As a reference, the 48-hour revert rate is 2.3% for overall edits in Egyptian Arabic Wikipedia, given that there is a smaller number of active editors in this wiki.

How many images are added to an article in each edit? Does the number of images added per edit relate to the revert rate?

There are in total 34,687 images added through all the image edits.
95.8% of the image edits added 1 image to articles in each edit, and 4.2% of them added 2 images.

All the reverts are happening in image edits with 1 image given that most of the edits Jarbot made added 1 image to articles.

Are there certain topic areas where images added by bots are more likely to be reverted?

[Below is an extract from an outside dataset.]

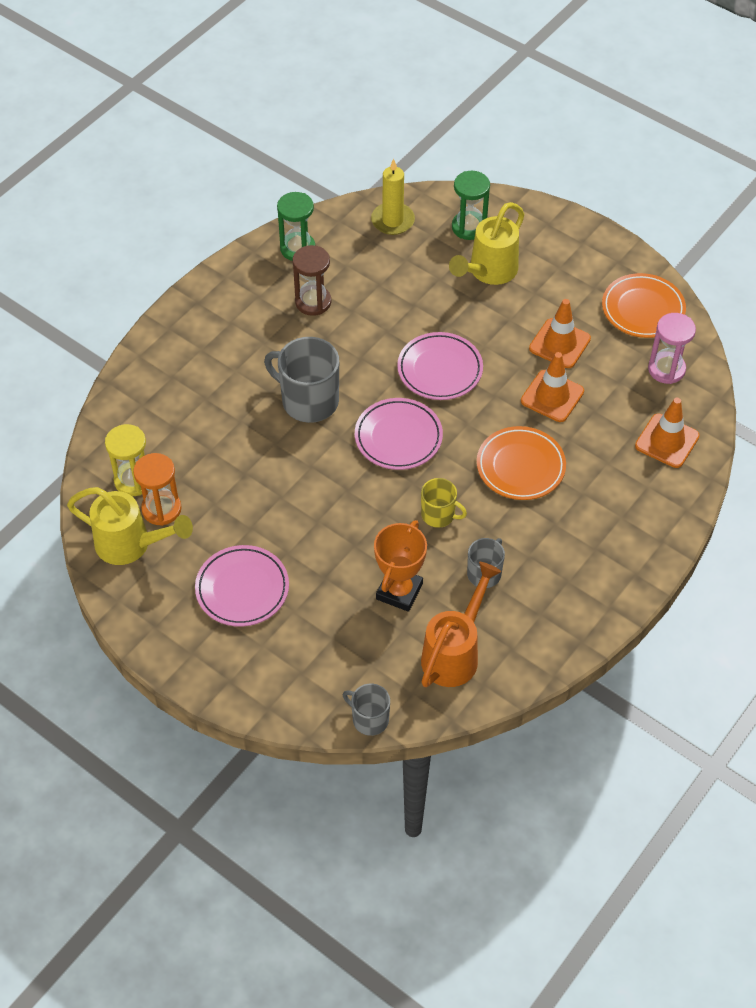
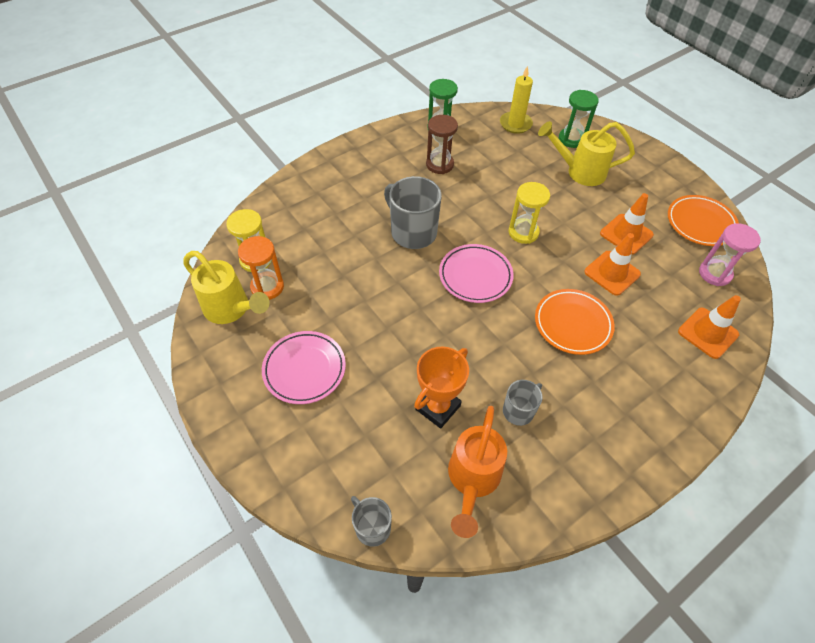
camera: 15 degrees right, 0 degrees up
pink plate [397,332,483,400] -> yellow hourglass [509,182,550,244]
yellow mug [421,478,467,528] -> none
orange watering can [421,562,502,687] -> orange watering can turned 150 degrees clockwise [448,406,507,538]
yellow watering can [449,202,525,285] -> yellow watering can turned 45 degrees clockwise [538,121,635,186]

The image edits by JarBot were made across all 64 topics (please refer to the taxonomy for a detailed list of article topics). The most edited main topics are Geography (~50% of image edits) and Culture (~41% of image edits).

Most of the reverts are in Culture.Biography.Biography* and Culture.Philosophy_and_religion topic.

Thanks @cchen , this is great! Closing as Resolved.